**Task description:**
Locate, in the data below, the line that contains "Identify the document elements. Format: label text..." and the line that contains "Page size: 1275x1650."; reproduce exactly those two lines and every line between them, nothing more.

[[ Material to process, beginning ]]

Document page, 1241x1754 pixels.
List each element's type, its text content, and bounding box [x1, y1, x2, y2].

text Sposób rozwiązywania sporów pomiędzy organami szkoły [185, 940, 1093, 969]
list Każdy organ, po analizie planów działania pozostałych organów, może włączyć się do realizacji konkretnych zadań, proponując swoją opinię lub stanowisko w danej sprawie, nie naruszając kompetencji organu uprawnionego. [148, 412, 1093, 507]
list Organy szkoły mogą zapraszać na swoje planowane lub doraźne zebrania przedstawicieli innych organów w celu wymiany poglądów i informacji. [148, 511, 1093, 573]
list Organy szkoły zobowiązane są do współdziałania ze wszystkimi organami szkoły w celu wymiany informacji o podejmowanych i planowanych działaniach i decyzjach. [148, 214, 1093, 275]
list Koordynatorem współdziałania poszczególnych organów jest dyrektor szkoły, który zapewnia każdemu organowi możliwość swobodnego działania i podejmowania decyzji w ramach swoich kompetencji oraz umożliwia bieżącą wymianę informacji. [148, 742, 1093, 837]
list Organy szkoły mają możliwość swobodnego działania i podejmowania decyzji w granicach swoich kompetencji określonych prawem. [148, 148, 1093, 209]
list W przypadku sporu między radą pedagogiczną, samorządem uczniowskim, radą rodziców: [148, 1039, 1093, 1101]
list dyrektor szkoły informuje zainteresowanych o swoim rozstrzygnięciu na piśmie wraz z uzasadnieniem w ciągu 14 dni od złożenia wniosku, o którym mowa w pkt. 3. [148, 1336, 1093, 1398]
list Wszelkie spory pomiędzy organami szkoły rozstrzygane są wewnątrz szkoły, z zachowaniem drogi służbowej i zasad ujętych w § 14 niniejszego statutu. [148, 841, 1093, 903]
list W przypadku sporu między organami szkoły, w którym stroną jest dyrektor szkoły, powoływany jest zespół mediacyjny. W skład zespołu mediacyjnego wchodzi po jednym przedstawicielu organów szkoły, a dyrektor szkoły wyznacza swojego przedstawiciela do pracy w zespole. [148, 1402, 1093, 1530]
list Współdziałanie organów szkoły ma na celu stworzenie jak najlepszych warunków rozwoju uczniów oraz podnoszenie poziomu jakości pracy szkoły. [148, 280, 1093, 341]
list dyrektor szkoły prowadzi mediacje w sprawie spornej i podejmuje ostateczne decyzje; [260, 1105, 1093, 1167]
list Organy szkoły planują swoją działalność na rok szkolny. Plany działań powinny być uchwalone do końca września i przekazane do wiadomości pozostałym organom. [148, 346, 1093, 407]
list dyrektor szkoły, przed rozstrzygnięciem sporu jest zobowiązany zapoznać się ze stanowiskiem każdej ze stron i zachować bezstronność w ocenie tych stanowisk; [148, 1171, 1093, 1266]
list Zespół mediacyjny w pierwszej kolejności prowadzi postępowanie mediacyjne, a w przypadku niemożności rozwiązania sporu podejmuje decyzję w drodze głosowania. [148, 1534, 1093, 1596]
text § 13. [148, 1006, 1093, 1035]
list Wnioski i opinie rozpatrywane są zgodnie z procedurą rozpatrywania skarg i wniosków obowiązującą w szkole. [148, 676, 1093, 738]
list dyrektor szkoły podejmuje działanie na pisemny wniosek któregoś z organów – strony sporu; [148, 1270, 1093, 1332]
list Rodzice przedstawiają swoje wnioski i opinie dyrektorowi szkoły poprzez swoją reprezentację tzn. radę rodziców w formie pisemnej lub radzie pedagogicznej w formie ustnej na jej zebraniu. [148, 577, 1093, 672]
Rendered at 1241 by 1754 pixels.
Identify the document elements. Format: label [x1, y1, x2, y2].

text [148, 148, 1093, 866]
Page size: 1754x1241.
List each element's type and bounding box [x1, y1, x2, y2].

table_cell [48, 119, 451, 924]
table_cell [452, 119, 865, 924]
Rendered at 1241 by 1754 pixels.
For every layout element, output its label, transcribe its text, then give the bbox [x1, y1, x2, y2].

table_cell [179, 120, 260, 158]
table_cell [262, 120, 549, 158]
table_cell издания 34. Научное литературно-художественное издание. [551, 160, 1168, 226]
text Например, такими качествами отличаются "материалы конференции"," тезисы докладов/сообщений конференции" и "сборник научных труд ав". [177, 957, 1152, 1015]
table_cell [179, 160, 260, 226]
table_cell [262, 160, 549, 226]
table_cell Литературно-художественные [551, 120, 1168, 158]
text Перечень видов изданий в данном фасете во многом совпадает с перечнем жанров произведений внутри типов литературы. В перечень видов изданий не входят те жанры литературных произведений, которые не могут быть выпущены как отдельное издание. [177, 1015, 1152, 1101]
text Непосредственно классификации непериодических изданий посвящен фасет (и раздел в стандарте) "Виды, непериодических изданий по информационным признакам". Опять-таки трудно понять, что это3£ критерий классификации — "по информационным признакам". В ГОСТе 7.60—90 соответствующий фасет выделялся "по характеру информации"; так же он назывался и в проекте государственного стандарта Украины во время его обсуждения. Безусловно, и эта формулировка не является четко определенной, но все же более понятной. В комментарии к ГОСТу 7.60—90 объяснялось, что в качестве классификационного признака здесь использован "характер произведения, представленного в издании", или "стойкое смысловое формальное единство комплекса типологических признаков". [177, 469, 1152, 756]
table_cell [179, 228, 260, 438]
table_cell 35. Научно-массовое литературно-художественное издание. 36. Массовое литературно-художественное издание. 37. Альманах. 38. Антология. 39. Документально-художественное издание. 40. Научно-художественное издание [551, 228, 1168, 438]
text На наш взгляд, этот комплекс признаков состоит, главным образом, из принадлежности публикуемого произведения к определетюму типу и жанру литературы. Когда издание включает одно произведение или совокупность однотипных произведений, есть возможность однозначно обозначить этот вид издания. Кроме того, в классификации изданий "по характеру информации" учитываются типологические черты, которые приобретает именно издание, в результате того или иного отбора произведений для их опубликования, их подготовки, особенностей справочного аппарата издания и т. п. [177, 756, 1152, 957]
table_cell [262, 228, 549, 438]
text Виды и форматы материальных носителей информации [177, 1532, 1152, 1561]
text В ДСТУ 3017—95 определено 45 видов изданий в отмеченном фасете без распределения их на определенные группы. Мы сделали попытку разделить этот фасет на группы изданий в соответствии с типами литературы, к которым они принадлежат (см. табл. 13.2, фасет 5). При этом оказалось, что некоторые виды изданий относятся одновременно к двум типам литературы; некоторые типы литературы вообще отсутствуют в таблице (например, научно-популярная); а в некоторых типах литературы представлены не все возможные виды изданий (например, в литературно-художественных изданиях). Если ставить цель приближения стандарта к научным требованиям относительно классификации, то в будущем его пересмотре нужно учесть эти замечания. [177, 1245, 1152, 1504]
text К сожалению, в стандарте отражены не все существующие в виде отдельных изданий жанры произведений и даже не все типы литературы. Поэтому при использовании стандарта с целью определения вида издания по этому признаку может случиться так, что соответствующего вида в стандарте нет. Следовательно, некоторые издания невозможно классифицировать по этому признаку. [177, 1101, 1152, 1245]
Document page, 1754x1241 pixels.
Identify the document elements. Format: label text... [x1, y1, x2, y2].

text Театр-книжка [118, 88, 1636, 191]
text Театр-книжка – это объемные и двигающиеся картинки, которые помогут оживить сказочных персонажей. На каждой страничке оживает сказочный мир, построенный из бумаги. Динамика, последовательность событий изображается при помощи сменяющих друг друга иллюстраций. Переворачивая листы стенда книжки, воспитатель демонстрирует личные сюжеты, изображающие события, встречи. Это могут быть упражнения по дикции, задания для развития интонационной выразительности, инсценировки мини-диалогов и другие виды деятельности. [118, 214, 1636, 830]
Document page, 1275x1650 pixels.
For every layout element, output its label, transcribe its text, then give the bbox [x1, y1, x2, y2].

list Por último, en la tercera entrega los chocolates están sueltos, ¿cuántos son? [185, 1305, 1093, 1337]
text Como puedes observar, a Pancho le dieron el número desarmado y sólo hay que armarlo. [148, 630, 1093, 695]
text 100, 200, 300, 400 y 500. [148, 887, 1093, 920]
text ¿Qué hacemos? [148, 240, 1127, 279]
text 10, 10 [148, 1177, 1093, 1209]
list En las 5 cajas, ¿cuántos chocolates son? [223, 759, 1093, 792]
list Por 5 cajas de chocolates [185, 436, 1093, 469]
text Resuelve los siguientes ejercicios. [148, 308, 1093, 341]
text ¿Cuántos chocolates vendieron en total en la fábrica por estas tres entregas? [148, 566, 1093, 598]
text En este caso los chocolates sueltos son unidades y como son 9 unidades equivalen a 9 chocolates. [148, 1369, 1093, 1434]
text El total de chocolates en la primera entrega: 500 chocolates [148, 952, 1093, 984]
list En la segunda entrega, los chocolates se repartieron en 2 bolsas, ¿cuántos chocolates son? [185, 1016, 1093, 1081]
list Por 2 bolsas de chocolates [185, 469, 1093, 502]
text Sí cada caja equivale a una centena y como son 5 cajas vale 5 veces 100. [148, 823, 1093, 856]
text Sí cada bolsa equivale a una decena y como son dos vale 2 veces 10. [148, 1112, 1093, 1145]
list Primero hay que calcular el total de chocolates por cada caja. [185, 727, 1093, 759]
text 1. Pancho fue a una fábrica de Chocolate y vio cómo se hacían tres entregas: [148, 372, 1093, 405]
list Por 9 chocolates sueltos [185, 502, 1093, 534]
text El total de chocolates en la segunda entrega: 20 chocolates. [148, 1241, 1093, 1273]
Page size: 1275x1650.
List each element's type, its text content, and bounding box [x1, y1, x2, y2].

[[ Material to process, end ]]

**Output of the task:**
Identify the document elements. Format: label text... [x1, y1, x2, y2].

text Театр-книжка [118, 88, 1636, 191]
text Театр-книжка – это объемные и двигающиеся картинки, которые помогут оживить сказочных персонажей. На каждой страничке оживает сказочный мир, построенный из бумаги. Динамика, последовательность событий изображается при помощи сменяющих друг друга иллюстраций. Переворачивая листы стенда книжки, воспитатель демонстрирует личные сюжеты, изображающие события, встречи. Это могут быть упражнения по дикции, задания для развития интонационной выразительности, инсценировки мини-диалогов и другие виды деятельности. [118, 214, 1636, 830]
Document page, 1275x1650 pixels.
For every layout element, output its label, transcribe its text, then give the bbox [x1, y1, x2, y2].

list Por último, en la tercera entrega los chocolates están sueltos, ¿cuántos son? [185, 1305, 1093, 1337]
text Como puedes observar, a Pancho le dieron el número desarmado y sólo hay que armarlo. [148, 630, 1093, 695]
text 100, 200, 300, 400 y 500. [148, 887, 1093, 920]
text ¿Qué hacemos? [148, 240, 1127, 279]
text 10, 10 [148, 1177, 1093, 1209]
list En las 5 cajas, ¿cuántos chocolates son? [223, 759, 1093, 792]
list Por 5 cajas de chocolates [185, 436, 1093, 469]
text Resuelve los siguientes ejercicios. [148, 308, 1093, 341]
text ¿Cuántos chocolates vendieron en total en la fábrica por estas tres entregas? [148, 566, 1093, 598]
text En este caso los chocolates sueltos son unidades y como son 9 unidades equivalen a 9 chocolates. [148, 1369, 1093, 1434]
text El total de chocolates en la primera entrega: 500 chocolates [148, 952, 1093, 984]
list En la segunda entrega, los chocolates se repartieron en 2 bolsas, ¿cuántos chocolates son? [185, 1016, 1093, 1081]
list Por 2 bolsas de chocolates [185, 469, 1093, 502]
text Sí cada caja equivale a una centena y como son 5 cajas vale 5 veces 100. [148, 823, 1093, 856]
text Sí cada bolsa equivale a una decena y como son dos vale 2 veces 10. [148, 1112, 1093, 1145]
list Primero hay que calcular el total de chocolates por cada caja. [185, 727, 1093, 759]
text 1. Pancho fue a una fábrica de Chocolate y vio cómo se hacían tres entregas: [148, 372, 1093, 405]
list Por 9 chocolates sueltos [185, 502, 1093, 534]
text El total de chocolates en la segunda entrega: 20 chocolates. [148, 1241, 1093, 1273]
Page size: 1275x1650.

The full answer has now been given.